The Most Common Challenges in Due Diligence

Communication

Throughout the due diligence phase, the buyer side needs to ask for a lot of varied information from the seller, as well as any operational or other questions that crop up. The seller side then needs to find the relevant documentation and pass it along, as well as answer those questions.

This almost constant stream of two-way information can become tricky –items get missed or forgotten about, documents get misplaced, and wires can get crossed. One of the better ways to tackle this is through using a data room –a shared online portal where all requests and responses can be centralized and stored.

Skills

As the buyer, you probably have an accountant that you use or even an internal accounting team. Likewise, you likely already have someone on your expanded team that you turn to for legal advice. Unless those people have conducted due diligence work before, they are unlikely to be the right people for the job –account personnel and legal experts are often extremely focused on the exact type of work that they specialize in, and this is a different (but adjacent) requirement.
This means that you will have to hire external experts, which means that the due diligence process can become costly.

Costs

It may seem to you that the due diligence is dragging on for too long. There will be a temptation to draw a line under the activity and proceed forward –particularly if you are looking at another two or three months of costly due diligence when you feel very comfortable with the information that you have found so far.

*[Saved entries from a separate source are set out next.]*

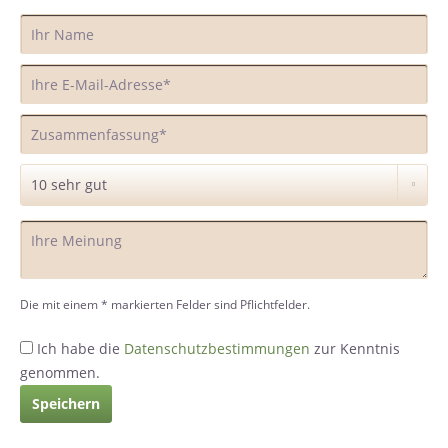
Die mit einem * markierten Felder sind Pflichtfelder.
Ich habe die
Datenschutzbestimmungen
zur Kenntnis
genommen.
Speichern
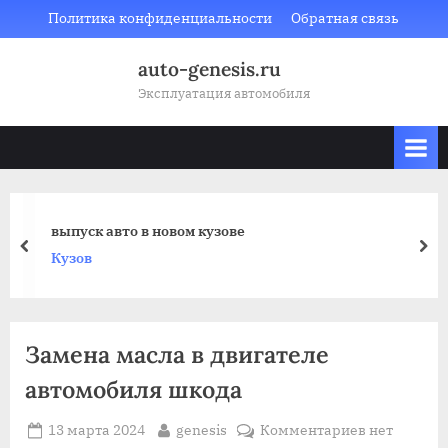
Skip
Политика конфиденциальности
Обратная связь
to
auto-genesis.ru
content
Эксплуатация автомобиля
выпуск авто в новом кузове
prev
nex
Кузов
Замена масла в двигателе
автомобиля шкода
Posted
By
к
13 марта 2024
genesis
Комментариев
нет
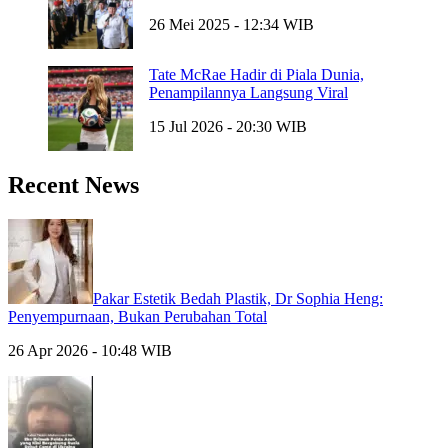
26 Mei 2025 - 12:34 WIB
Tate McRae Hadir di Piala Dunia,
Penampilannya Langsung Viral
15 Jul 2026 - 20:30 WIB
Recent News
Pakar Estetik Bedah Plastik, Dr Sophia Heng:
Penyempurnaan, Bukan Perubahan Total
26 Apr 2026 - 10:48 WIB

The important thing to do here is not to see due diligence as costing you money, but rather to see it as an investment. Those extra few months of work might uncover something which changes the very nature of the business transaction (and your appetite to see it through) ultimately saving you money in the longer-term.

Sunk Costs

On the subject of costs –the whole point of the due diligence process is to help you decide if the deal is what you want it to be. However, it can be challenging to spend the money required to handle due diligence properly, only to then walk away from the deal.
Try not to see it as money wasted –finding out that the deal was not right for you was exactly what you paid the money for.